━━ Data to examine

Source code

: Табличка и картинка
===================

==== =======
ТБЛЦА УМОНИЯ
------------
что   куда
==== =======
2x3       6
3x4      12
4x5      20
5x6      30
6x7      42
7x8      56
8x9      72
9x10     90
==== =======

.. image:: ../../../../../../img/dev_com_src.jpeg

━━━━

### About this task
Please repeat the entries above exactly as they read.

### Your solution
Source code

: Табличка и картинка
===================

==== =======
ТБЛЦА УМОНИЯ
------------
что   куда
==== =======
2x3       6
3x4      12
4x5      20
5x6      30
6x7      42
7x8      56
8x9      72
9x10     90
==== =======

.. image:: ../../../../../../img/dev_com_src.jpeg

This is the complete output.